A big data architecture is designed to handle the ingestion, processing, and analysis of data that is too large or complex for traditional database systems. The threshold at which organisations enter into the big data realm differs, depending on the capabilities of the users and their tools. For some, it can mean hundreds of gigabytes of data, while for others it means hundreds of terabytes. As tools for working with big data sets advance, so does the meaning of big data. More often, this term relates to the value you can extract from your data sets through advanced analytics, rather than strictly the size of that data.

The evolving data architecture challenge

The cloud is rapidly changing the way applications are designed and how data is processed and stored. The choice around which is the best architecture for a particular organisation’s goals is not straightforward and requires a full understanding of data and business requirements as well as a thorough knowledge of emerging technologies and best practice.

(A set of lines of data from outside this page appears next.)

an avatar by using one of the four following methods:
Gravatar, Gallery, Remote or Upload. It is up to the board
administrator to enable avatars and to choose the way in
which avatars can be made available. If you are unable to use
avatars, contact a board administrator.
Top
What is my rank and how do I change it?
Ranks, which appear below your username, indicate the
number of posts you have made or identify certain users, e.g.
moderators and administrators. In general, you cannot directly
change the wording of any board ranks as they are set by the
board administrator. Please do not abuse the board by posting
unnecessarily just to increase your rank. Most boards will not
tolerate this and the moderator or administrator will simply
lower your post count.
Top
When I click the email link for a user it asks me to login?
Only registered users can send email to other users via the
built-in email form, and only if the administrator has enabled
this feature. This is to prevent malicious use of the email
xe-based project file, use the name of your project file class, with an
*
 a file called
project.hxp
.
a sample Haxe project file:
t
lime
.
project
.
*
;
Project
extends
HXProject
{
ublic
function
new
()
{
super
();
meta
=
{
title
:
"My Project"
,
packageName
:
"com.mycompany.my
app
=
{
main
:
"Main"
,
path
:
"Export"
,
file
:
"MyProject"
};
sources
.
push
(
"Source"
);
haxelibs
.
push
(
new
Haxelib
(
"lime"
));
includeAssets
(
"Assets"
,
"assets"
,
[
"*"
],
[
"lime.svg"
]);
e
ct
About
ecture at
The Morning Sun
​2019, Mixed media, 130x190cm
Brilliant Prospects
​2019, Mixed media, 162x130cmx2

Traditional vs big data solutions

Data in traditional database systems is typically relational data with a pre-defined schema and a set of constraints to maintain referential integrity. Often, data from multiple sources in the organisation may be consolidated into a modern data warehouse, using an ETL process to move and transform the source data.

By contrast, a big data architecture is designed to handle the ingestion, processing, and analysis of data that is too large or complex for traditional database systems. The data may be processed in batch or in real time. These two categories are not mutually exclusive, and there is overlap between them.

The skill is in selecting the relevant Azure services and the appropriate architecture for each scenario. In addition, there is also work to be done on the technology choices for data solutions in Azure which can include open source options.